The first Sunday back at sea was no day of rest for the Clipper Race fleet, though it has certainly been more enjoyable than the preceding week’s unpredictability and harsh, contrasting wind conditions. Day 7 brought far more consistently strong winds of between 30 to 40 knots, allowing most of the fleet to pick up some excellent cruising and surfing speeds.
GREAT Britain skipper Simon Talbot commented: “Well what a fantastic 24 hours sailing, the wind gradually built during the day yesterday, bringing our average boat speed and maximum surfing speed up along the way.
“On a human level, the crew seem to be really enjoying these conditions, I think the baptism of fire from a couple of days ago has served them well and they are now able to see some of the beauty of the conditions and actually step back enough to see just how special this experience really is.”
Henri Lloyd skipper Eric Holden echoed these sentiments, adding: “The team are loving these conditions and doing everything I could ask of them. I don't know how we can be labelled an amateur team any longer, considering all we have been through together and how they have risen to every challenge. Many top sailors will have gone their whole careers and never experienced conditions like these.”

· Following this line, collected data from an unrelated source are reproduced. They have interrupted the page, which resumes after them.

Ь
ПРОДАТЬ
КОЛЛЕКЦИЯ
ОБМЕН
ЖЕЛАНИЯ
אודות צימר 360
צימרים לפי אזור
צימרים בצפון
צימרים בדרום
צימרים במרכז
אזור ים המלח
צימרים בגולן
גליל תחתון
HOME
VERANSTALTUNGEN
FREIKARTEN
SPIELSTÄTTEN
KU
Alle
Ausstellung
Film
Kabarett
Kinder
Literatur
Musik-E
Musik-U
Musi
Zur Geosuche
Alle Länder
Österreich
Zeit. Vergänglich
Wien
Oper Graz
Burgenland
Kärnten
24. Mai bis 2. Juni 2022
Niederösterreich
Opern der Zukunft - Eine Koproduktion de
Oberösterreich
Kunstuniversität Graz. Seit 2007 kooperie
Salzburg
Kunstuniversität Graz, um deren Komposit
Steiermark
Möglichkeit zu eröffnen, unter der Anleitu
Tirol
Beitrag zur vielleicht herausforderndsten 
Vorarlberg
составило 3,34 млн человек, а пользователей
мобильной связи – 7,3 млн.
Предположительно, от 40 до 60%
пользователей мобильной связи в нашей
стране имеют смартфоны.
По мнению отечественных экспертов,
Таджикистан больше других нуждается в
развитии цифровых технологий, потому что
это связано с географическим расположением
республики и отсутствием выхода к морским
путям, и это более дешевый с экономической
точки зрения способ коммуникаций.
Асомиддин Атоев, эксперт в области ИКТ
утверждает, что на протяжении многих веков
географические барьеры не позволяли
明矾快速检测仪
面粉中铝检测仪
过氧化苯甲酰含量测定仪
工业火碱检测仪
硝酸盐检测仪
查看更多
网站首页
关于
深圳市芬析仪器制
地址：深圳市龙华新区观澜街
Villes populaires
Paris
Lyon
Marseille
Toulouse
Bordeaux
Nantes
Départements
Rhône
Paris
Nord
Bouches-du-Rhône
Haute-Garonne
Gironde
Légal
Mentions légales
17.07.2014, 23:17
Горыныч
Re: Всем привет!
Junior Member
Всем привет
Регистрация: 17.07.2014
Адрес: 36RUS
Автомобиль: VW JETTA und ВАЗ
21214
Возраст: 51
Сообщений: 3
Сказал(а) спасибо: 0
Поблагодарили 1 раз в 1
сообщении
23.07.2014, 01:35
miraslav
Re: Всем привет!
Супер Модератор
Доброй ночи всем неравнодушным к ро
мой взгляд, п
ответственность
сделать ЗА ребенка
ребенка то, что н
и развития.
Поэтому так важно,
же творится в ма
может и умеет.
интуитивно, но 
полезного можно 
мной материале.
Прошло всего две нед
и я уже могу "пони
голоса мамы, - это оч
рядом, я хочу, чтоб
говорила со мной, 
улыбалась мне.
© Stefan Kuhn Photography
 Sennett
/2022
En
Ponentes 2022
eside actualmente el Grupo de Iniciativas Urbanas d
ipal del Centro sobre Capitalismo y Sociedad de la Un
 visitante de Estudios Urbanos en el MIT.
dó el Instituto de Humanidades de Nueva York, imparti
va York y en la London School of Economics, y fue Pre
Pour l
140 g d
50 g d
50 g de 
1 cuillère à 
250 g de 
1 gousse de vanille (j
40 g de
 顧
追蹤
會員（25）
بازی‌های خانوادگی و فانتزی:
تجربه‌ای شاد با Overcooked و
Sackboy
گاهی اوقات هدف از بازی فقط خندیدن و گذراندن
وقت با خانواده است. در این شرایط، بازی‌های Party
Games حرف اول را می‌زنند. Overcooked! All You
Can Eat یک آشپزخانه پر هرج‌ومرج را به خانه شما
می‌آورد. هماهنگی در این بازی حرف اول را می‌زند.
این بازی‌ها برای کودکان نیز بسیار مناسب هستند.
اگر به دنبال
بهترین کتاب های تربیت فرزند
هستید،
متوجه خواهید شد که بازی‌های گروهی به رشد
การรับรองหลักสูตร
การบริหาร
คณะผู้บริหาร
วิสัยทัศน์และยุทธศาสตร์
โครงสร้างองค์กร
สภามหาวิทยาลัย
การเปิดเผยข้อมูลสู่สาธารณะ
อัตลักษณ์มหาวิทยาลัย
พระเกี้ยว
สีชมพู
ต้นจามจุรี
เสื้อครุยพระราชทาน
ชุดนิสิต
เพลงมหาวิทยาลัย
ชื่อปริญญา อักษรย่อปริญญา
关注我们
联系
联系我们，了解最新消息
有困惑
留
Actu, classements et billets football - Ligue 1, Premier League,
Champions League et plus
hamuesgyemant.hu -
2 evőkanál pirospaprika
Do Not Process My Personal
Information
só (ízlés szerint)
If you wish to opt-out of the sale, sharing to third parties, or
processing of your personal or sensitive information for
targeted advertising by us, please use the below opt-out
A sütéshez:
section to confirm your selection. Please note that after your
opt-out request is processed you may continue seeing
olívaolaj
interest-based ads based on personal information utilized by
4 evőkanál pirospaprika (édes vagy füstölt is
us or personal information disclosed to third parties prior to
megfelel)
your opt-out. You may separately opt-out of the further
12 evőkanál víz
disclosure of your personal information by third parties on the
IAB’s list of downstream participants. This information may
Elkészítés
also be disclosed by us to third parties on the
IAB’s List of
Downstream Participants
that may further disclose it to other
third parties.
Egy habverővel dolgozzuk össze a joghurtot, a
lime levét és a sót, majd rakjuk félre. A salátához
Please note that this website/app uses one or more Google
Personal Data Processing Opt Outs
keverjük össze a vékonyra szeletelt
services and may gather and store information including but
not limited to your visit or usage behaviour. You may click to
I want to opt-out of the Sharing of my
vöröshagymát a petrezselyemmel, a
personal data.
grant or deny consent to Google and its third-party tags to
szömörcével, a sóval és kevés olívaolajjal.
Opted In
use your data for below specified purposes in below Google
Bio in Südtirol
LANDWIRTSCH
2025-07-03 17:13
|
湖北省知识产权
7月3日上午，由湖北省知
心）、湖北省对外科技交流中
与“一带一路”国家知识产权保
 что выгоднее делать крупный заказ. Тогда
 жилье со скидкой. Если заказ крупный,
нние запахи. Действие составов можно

A potentially nail-biting battle is now on to reach the first bonus point opportunity, the Scoring Gate which stands between 40 degrees south, 55 degrees east and 45 degrees south and 55 degrees east. It is not compulsory but the first three yachts through the gate will be awarded 3, 2 and 1 points respectively, which can make a significant difference in the overall race standings. Whilst there is no current change at the top of the leaderboard, GREAT Britain has now joined right behind the front three and will be looking to challenge for the points.
At 1200 UTC, Qingdao lead the fleet (3138.8 miles to finish) and are under 200 miles away from the Scoring Gate. Henri Lloyd are in second place (3217.8) and OneDLL (3243) remain third, with GREAT Britain chasing hard, less than 20 miles behind them.